The construction industry has long been associated with delays, cost overruns and fragmented ways of working. Despite managing trillions of dollars in global capital expenditure, it remains one of the least digitised sectors.
According to Klemensas Mecejus, executive director and head of artificial intelligence (AI) advisory at ai71, AI is now at a point where it can fundamentally change that reality, not through isolated pilots, but through enterprise-scale transformation.
Mecejus’ journey into AI began not in research labs, but in large-scale analytics and data transformation programmes. Early on, he saw the potential of machine learning to improve real operational decision-making inside complex organisations. “The real challenge wasn’t building impressive models,” he says, “it was making AI work across an entire enterprise, embedding it into how decisions are made.”
That focus ultimately led him to ai71 and its construction-focused platform SuperHive, which aims to turn highly fragmented project data into actionable intelligence across the full lifecycle of design, delivery and operations.
From reactive to predictive construction
According to Mecejus, construction’s problems are well understood but rarely quantified so starkly. Manual, low-value activities consume up to 40% of project time. Fragmented systems between developers, contractors and regulators can result in 20% rework. Unstructured data drives a 25% productivity loss, while limited real-time visibility and lack of predictive insight contribute to persistent cost and budget overruns.
“AI is shifting construction from reactive management to predictive and proactive decision-making,” he says. “That change is far more significant than most people realise.”
In planning and design, AI-driven optimisation and simulation can identify risks far earlier than traditional approaches. Mecejus points to solutions that have reduced pre-concept master plan assessments from months to minutes, as well as automated CAD-to-BIM conversion tools that eliminate weeks of manual work per project.
During delivery, AI-enabled monitoring is already transforming oversight and compliance. SuperHive’s Analyze Studio automates regulatory checks that previously took weeks, reducing permit approval times from one month to around one minute while improving accuracy from 42% to 99%.
Elsewhere, ai71 has deployed satellite imagery, drones and IoT-based monitoring across more than 100,000 residential units and 150 towers, cutting idle construction time by 20% and significantly reducing safety violations.
In operations, Mecejus argues that AI finally allows project data to become a long-term strategic asset rather than a static archive. Predictive maintenance, digital twins and continuous asset performance monitoring are replacing periodic, manual inspections with real-time intelligence.

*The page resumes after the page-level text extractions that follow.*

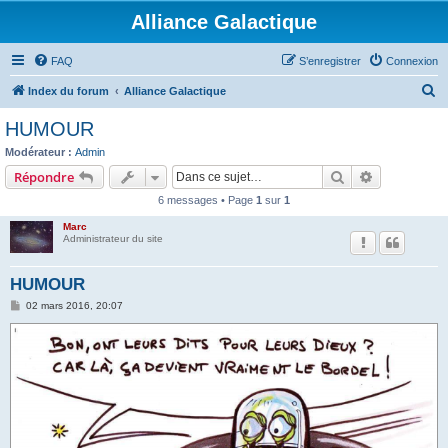
Alliance Galactique
FAQ
S’enregistrer
Connexion
R
Index du forum
Alliance Galactique
e
HUMOUR
c
Modérateur :
Admin
h
Rechercher
Recherche 
Répondre
e
6 messages • Page
1
sur
1
r
Marc
c
Administrateur du site
h
HUMOUR
e
M
02 mars 2016, 20:07
r
e
s
s
a
g
e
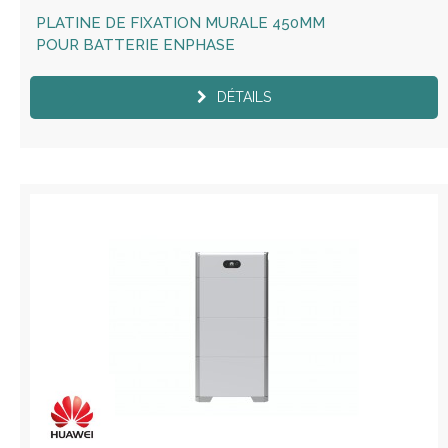
PLATINE DE FIXATION MURALE 450MM
POUR BATTERIE ENPHASE
DÉTAILS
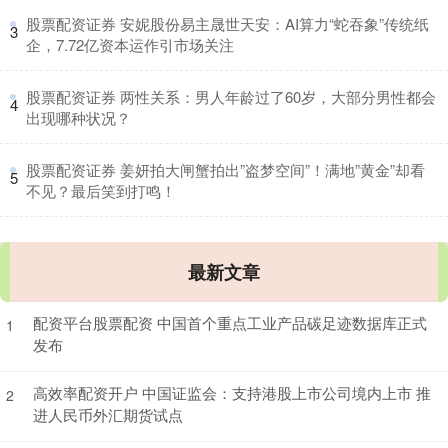
​股票配资证券 安妮股份易主晟世天安：AI算力“蛇吞象”传统纸
3
企，7.72亿资本运作引市场关注
​股票配资证券 两性关系：男人年龄过了60岁，大部分男性都会
4
出现哪种状况？
​股票配资证券 姜妍拍大闸蟹拍出”盗梦空间”！满地”黄金”却看
5
不见？最后笑到打鸣！
最新文章
配资平台股票配资 中国首个重点工业产品碳足迹数据库正式
1
发布
高效率配资开户 中国证监会：支持港股上市公司境内上市 推
2
进人民币外汇期货试点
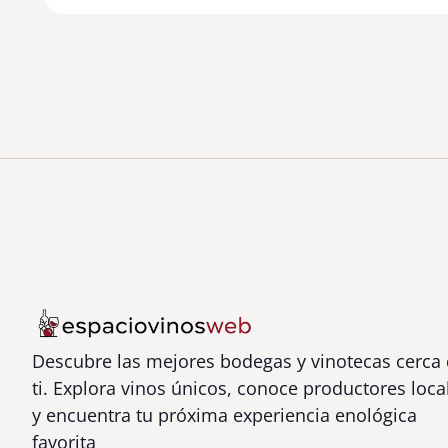
Descubre las mejores bodegas y vinotecas cerca
ti. Explora vinos únicos, conoce productores loca
y encuentra tu próxima experiencia enológica
favorita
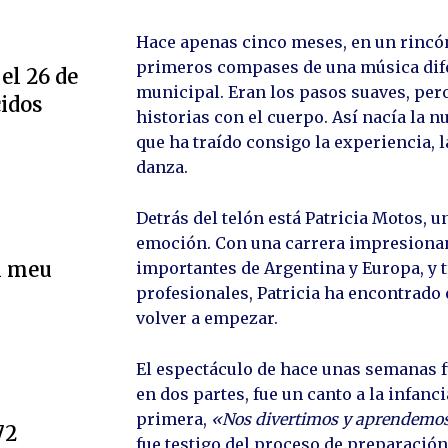
Hace apenas cinco meses, en un rincó
primeros compases de una música difer
el 26 de
municipal. Eran los pasos suaves, per
cidos
historias con el cuerpo. Así nacía la n
que ha traído consigo la experiencia, l
danza.
Detrás del telón está Patricia Motos, 
emoción. Con una carrera impresionant
l meu
importantes de Argentina y Europa, y t
profesionales, Patricia ha encontrado
volver a empezar.
El espectáculo de hace unas semanas f
en dos partes, fue un canto a la infancia
primera,
«Nos divertimos y aprendemo
72
fue testigo del proceso de preparación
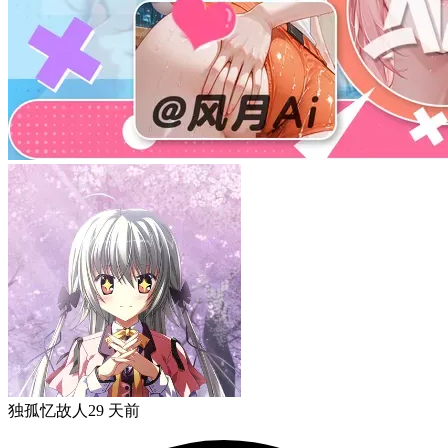
独孤忆故人
29 天前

Why the Middle East can move faster
Mecejus believes the Middle East is uniquely positioned to leapfrog other regions in AI-driven infrastructure development. Strong government backing for digital transformation, access to capital and a willingness to deploy technology at scale all play a role. Crucially, many organisations are not constrained by decades of legacy systems.
“We work with real-estate players managing US$20bn-50bn in assets,” he says. “They can adopt modern AI platforms far more quickly because they don’t carry the same technical debt you see elsewhere.”
“AI is shifting construction from reactive management to predictive and proactive decision-making”
Klemensas Mecejus, ai71
Large, centrally managed infrastructure programmes also make it easier to standardise data and scale AI across portfolios. The company has already developed AI-powered digital twins for entire cities in the region, supporting large-scale planning by simulating the impact of development on neighbourhoods and infrastructure.
However, Mecejus cautions that speed must be balanced with governance. Without clear operating models, talent development and accountability, rapid AI adoption can stall. “The organisations seeing the biggest returns are those that treat AI as core infrastructure, not experimentation,” he adds.
In his advisory work, Mecejus says successful AI programmes always begin with clearly defined business outcomes. Too many initiatives fail because they start with technology rather than value creation. Data readiness is particularly critical in construction, where up to 80% of information is unstructured and scattered across disconnected systems.
“AI can’t fix broken workflows,” he notes. “If tender documents, regulatory submissions and project data are all fragmented, no algorithm will save you.”
Equally underestimated are organisational hurdles such as unclear ownership of AI outcomes and poor change management. Mecejus highlights a B2C residential sales platform built by his teams that reduced the buying process from weeks to minutes while cutting sales staffing by 80%. The key to adoption, he says, was prioritising user experience rather than the AI itself.
The next frontier: agent-based AI
Looking ahead, Mecejus sees the biggest untapped opportunity in turning project-level insights into reusable, enterprise-wide intelligence. AI-driven compliance and quality assurance, particularly for large public infrastructure programmes, could save the industry billions by replacing inconsistent, manual reviews with standardised, high-accuracy automation.
Over the next two to three years, he expects AI to be embedded across the entire construction lifecycle, supported by agent-based systems that actively assist engineers, project managers and regulators.
“Imagine asking your construction platform which projects are most at risk next quarter and getting an immediate answer with evidence and actions already underway,” he says. “That’s where the industry is heading.”